_PASSAGE_

►

Engine Works

Under the hood of Alteryx: tips, tricks and how-tos.
JoshH
Alteryx Alumni (Retired)

How should I scale Alteryx Server? This is probably one of the most frequently asked questions we get regarding the Alteryx Server. There are some great blogs on the Alteryx Community that discuss different facets on the topic of scalability – one of my favorites is from Steve Ahlgren on the engine team titled, “Measuring and Scaling a Private Server”. It is a great blog that discusses the performance and throughput of the Alteryx Server. But if you are new to Alteryx Server, you might not be aware of the flexibility the Server has and all the options available when it comes to scalability, and that’s what I’ll cover in this post.

◄

_JOB A_
Reproduce the records verbatim, from the line containing "common name: Wild ginger" through the line containing "genus: Passer", both lines included.
The blog post and the records have no connection to each other.

(Collected data)
►

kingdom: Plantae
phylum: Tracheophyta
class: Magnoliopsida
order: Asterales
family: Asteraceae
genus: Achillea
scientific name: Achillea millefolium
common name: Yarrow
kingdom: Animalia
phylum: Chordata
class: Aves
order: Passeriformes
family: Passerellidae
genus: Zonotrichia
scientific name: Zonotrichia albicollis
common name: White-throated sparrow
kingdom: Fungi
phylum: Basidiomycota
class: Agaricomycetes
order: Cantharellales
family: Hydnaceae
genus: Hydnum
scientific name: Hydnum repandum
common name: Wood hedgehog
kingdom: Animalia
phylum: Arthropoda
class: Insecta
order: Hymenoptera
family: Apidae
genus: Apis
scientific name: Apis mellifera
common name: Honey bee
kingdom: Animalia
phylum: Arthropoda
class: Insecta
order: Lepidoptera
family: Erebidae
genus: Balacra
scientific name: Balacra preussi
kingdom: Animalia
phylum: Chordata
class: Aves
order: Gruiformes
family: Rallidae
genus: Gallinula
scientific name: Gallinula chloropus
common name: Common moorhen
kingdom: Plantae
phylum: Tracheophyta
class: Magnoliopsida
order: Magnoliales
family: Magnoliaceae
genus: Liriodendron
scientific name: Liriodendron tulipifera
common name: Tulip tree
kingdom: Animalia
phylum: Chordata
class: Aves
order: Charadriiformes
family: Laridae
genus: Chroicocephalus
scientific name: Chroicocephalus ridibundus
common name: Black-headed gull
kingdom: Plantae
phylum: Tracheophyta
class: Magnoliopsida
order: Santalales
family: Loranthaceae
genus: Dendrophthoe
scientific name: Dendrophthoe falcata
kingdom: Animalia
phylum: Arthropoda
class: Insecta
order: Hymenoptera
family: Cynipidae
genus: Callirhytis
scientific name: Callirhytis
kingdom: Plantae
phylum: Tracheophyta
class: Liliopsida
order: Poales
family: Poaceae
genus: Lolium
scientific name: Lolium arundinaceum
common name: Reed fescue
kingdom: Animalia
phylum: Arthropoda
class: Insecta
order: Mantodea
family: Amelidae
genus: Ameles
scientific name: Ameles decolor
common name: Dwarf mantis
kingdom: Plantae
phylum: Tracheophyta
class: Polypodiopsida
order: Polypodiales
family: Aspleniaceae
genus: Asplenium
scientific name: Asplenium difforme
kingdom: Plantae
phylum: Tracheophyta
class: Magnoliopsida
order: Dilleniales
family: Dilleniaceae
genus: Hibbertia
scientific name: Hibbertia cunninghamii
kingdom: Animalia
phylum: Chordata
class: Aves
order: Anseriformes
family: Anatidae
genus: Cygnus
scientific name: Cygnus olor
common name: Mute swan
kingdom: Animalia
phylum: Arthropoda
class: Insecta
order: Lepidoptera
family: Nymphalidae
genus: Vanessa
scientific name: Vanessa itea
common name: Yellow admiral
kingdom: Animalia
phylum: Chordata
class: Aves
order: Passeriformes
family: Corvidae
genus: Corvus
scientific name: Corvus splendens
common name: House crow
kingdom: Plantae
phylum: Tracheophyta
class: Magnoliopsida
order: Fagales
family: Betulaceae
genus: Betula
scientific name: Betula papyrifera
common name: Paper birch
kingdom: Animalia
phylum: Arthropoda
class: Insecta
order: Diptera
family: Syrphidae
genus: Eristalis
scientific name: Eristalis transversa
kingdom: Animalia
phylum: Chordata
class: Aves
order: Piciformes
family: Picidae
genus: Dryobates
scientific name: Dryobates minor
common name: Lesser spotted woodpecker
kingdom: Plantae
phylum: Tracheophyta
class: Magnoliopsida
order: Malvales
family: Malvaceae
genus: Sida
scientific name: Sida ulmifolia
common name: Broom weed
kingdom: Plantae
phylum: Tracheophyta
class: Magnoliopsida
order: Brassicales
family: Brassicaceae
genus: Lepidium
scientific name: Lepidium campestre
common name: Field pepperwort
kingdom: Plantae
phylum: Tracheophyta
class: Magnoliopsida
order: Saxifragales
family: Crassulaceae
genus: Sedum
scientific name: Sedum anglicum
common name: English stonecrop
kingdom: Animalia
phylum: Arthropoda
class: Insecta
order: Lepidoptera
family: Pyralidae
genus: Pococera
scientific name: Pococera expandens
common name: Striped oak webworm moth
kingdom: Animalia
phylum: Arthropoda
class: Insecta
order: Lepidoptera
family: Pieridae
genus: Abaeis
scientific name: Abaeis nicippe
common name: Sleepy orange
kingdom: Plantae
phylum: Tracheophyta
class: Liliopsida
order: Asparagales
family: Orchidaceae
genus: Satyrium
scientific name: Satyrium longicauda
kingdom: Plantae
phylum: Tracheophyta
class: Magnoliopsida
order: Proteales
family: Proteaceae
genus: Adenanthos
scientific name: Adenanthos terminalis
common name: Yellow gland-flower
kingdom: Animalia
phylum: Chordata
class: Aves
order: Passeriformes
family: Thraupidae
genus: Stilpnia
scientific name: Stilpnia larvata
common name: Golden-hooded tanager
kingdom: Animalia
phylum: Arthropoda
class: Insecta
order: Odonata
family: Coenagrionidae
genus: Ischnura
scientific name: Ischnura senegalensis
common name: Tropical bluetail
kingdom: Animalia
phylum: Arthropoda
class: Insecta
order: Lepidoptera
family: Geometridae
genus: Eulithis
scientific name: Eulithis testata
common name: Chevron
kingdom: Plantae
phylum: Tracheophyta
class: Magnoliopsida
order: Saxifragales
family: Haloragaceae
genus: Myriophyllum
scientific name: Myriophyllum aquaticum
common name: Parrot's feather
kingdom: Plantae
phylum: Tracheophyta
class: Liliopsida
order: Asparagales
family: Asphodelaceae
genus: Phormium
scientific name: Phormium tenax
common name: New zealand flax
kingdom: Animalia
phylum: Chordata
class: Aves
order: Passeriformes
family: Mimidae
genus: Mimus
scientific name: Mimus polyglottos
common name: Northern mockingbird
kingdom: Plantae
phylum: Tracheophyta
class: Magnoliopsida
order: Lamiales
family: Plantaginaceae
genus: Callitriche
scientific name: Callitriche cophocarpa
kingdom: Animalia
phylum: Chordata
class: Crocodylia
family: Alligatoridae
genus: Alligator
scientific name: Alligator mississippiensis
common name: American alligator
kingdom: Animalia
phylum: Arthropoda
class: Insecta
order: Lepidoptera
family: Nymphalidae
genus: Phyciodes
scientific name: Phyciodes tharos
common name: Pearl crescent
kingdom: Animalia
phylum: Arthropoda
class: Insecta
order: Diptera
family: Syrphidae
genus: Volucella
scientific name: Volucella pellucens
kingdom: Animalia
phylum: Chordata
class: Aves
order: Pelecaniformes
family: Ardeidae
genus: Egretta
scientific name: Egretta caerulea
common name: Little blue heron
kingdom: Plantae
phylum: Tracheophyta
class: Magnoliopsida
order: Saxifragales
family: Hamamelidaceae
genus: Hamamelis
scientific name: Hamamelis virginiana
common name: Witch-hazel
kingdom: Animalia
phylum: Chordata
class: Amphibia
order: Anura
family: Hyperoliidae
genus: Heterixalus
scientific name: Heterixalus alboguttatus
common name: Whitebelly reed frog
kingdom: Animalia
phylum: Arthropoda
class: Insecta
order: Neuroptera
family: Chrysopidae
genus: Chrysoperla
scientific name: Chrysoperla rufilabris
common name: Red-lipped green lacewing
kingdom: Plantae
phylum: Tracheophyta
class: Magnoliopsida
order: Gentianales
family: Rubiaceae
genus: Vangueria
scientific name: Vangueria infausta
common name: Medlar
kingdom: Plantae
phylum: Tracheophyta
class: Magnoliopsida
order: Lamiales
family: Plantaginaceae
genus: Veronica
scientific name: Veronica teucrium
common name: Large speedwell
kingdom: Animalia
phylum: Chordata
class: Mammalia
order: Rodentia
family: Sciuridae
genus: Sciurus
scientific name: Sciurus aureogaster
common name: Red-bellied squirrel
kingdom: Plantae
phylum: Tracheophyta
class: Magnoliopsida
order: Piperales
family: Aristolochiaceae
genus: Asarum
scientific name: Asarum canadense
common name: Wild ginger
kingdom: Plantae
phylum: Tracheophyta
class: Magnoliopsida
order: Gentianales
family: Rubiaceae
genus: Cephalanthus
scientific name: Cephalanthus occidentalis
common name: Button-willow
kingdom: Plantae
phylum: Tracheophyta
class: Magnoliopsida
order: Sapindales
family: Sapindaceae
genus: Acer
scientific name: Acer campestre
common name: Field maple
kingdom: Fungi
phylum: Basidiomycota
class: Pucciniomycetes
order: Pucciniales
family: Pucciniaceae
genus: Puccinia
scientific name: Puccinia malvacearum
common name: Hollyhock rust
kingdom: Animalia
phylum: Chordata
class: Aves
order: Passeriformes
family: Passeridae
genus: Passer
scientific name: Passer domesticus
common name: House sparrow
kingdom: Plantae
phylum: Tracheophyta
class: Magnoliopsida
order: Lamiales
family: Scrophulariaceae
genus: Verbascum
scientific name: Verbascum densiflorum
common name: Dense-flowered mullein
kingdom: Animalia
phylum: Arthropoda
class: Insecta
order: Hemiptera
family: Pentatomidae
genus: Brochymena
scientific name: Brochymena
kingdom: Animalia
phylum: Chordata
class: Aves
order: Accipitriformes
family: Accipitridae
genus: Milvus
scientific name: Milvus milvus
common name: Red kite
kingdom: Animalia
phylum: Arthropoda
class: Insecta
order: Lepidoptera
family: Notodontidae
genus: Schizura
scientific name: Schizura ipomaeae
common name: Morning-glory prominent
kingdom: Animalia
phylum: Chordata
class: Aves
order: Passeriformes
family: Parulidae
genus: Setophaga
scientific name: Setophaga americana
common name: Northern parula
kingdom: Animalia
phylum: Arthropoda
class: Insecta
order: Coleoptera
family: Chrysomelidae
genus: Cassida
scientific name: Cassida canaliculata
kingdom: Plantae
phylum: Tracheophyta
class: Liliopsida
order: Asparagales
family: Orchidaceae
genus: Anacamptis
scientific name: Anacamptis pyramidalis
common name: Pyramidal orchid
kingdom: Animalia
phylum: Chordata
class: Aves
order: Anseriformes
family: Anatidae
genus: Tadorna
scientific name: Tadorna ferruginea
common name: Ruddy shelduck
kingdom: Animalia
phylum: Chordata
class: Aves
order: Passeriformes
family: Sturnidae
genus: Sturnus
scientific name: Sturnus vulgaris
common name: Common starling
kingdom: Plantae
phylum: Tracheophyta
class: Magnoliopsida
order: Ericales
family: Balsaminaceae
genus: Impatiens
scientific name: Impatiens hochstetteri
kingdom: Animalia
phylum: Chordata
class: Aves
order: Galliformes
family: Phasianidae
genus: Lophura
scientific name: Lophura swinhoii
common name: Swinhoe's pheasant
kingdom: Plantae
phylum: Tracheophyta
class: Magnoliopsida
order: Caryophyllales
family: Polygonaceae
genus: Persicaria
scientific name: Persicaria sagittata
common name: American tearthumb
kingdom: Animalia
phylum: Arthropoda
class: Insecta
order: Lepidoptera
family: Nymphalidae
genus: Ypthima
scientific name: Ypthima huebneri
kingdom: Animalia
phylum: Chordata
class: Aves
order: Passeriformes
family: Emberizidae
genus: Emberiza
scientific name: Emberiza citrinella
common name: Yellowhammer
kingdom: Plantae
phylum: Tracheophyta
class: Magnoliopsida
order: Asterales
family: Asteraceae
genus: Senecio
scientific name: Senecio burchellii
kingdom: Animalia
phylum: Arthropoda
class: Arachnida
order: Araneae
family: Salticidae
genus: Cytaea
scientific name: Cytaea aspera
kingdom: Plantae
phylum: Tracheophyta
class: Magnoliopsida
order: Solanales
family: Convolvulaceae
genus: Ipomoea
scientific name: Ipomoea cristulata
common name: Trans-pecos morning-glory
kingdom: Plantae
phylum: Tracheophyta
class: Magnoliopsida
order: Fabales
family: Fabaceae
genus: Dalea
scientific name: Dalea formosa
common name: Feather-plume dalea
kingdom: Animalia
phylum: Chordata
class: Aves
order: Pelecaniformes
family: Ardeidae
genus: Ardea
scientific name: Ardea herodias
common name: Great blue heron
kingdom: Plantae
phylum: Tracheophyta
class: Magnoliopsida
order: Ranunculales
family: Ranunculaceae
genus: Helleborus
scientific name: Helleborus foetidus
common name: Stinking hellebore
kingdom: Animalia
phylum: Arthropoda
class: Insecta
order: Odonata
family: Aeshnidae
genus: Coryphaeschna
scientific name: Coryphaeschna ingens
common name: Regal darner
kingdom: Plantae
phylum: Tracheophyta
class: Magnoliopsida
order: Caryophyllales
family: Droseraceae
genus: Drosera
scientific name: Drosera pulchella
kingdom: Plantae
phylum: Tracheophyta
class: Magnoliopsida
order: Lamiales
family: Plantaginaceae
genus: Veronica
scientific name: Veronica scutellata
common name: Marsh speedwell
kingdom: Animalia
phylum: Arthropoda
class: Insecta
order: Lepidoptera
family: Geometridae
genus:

◄

_JOB B_
In the blog post, which Community blog does the writer name as one of their favorites on scalability?

_TASK ANSWER A_
common name: Wild ginger
kingdom: Plantae
phylum: Tracheophyta
class: Magnoliopsida
order: Gentianales
family: Rubiaceae
genus: Cephalanthus
scientific name: Cephalanthus occidentalis
common name: Button-willow
kingdom: Plantae
phylum: Tracheophyta
class: Magnoliopsida
order: Sapindales
family: Sapindaceae
genus: Acer
scientific name: Acer campestre
common name: Field maple
kingdom: Fungi
phylum: Basidiomycota
class: Pucciniomycetes
order: Pucciniales
family: Pucciniaceae
genus: Puccinia
scientific name: Puccinia malvacearum
common name: Hollyhock rust
kingdom: Animalia
phylum: Chordata
class: Aves
order: Passeriformes
family: Passeridae
genus: Passer

_TASK ANSWER B_
"Measuring and Scaling a Private Server," by Steve Ahlgren on the engine team.